*What the task requires*: Beginning with the first line of the data below, reproduce every line unchanged, ending with the line that holds "cytoplasmic/membranous expression for".

*Data for this task*:
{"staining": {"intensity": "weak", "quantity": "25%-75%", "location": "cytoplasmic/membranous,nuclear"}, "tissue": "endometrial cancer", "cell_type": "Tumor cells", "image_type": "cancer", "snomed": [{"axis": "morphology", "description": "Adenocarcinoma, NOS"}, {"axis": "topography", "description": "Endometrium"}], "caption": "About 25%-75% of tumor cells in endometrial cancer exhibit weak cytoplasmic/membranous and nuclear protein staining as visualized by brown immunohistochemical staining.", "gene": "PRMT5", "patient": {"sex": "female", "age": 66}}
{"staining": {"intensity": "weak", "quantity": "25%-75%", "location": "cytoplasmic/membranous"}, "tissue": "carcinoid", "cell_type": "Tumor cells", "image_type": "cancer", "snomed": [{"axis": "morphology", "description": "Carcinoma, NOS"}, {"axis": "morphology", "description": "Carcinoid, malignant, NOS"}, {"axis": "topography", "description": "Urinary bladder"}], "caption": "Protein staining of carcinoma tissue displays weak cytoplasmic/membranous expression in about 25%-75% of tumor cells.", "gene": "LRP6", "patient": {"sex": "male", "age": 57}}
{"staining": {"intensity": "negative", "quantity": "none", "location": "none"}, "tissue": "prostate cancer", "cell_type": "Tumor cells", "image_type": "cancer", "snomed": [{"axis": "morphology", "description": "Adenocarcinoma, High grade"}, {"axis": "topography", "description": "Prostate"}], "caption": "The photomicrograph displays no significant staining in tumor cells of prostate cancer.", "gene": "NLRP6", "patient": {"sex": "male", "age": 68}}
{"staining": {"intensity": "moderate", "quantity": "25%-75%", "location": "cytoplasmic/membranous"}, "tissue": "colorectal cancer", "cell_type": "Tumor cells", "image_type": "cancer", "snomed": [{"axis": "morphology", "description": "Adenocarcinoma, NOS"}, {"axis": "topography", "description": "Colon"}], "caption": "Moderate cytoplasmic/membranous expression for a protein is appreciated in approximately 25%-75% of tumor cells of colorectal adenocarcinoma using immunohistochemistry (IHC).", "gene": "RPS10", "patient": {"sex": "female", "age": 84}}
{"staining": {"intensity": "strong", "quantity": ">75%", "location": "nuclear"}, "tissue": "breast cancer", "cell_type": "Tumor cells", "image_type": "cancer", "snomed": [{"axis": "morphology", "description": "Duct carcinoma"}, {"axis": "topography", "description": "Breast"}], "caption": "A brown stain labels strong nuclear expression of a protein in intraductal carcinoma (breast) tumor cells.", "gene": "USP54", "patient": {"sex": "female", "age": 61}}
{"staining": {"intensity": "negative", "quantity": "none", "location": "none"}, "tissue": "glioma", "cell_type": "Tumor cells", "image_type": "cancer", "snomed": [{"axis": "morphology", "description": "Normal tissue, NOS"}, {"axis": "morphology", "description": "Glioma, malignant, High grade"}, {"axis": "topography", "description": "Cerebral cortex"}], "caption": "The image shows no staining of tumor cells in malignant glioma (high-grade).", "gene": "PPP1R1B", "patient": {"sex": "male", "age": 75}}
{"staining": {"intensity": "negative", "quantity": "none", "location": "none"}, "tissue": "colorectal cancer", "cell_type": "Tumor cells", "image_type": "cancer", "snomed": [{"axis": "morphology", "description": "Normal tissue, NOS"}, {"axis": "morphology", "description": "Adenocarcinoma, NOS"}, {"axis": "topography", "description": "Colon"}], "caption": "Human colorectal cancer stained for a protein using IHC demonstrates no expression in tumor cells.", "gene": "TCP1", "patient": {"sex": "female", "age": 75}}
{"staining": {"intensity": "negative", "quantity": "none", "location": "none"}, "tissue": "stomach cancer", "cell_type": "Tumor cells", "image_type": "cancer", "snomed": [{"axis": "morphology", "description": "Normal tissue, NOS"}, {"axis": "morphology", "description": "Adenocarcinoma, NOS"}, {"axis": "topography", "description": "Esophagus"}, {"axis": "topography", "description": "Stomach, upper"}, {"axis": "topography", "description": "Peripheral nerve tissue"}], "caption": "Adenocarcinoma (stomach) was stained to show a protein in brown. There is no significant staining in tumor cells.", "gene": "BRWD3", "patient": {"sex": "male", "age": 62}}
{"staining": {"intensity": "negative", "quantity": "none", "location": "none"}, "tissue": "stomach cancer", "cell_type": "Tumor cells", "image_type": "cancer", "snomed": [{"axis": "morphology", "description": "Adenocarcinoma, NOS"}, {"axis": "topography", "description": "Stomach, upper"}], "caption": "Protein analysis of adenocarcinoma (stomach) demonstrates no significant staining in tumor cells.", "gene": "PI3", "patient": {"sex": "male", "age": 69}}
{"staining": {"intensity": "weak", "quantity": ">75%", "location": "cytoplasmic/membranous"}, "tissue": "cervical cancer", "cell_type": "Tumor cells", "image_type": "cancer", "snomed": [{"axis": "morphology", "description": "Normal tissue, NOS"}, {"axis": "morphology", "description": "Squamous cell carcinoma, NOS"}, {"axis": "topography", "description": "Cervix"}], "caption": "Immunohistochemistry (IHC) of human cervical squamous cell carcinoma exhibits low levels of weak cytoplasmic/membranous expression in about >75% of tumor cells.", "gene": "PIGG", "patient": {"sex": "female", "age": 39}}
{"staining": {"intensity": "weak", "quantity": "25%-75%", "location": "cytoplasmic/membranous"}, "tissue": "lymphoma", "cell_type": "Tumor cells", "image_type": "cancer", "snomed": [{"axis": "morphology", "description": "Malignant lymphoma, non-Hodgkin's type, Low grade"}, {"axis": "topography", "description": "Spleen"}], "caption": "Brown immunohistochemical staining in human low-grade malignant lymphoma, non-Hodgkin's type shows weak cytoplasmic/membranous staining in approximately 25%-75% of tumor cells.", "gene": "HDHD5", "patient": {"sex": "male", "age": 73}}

*Result below*:
{"staining": {"intensity": "weak", "quantity": "25%-75%", "location": "cytoplasmic/membranous,nuclear"}, "tissue": "endometrial cancer", "cell_type": "Tumor cells", "image_type": "cancer", "snomed": [{"axis": "morphology", "description": "Adenocarcinoma, NOS"}, {"axis": "topography", "description": "Endometrium"}], "caption": "About 25%-75% of tumor cells in endometrial cancer exhibit weak cytoplasmic/membranous and nuclear protein staining as visualized by brown immunohistochemical staining.", "gene": "PRMT5", "patient": {"sex": "female", "age": 66}}
{"staining": {"intensity": "weak", "quantity": "25%-75%", "location": "cytoplasmic/membranous"}, "tissue": "carcinoid", "cell_type": "Tumor cells", "image_type": "cancer", "snomed": [{"axis": "morphology", "description": "Carcinoma, NOS"}, {"axis": "morphology", "description": "Carcinoid, malignant, NOS"}, {"axis": "topography", "description": "Urinary bladder"}], "caption": "Protein staining of carcinoma tissue displays weak cytoplasmic/membranous expression in about 25%-75% of tumor cells.", "gene": "LRP6", "patient": {"sex": "male", "age": 57}}
{"staining": {"intensity": "negative", "quantity": "none", "location": "none"}, "tissue": "prostate cancer", "cell_type": "Tumor cells", "image_type": "cancer", "snomed": [{"axis": "morphology", "description": "Adenocarcinoma, High grade"}, {"axis": "topography", "description": "Prostate"}], "caption": "The photomicrograph displays no significant staining in tumor cells of prostate cancer.", "gene": "NLRP6", "patient": {"sex": "male", "age": 68}}
{"staining": {"intensity": "moderate", "quantity": "25%-75%", "location": "cytoplasmic/membranous"}, "tissue": "colorectal cancer", "cell_type": "Tumor cells", "image_type": "cancer", "snomed": [{"axis": "morphology", "description": "Adenocarcinoma, NOS"}, {"axis": "topography", "description": "Colon"}], "caption": "Moderate cytoplasmic/membranous expression for a protein is appreciated in approximately 25%-75% of tumor cells of colorectal adenocarcinoma using immunohistochemistry (IHC).", "gene": "RPS10", "patient": {"sex": "female", "age": 84}}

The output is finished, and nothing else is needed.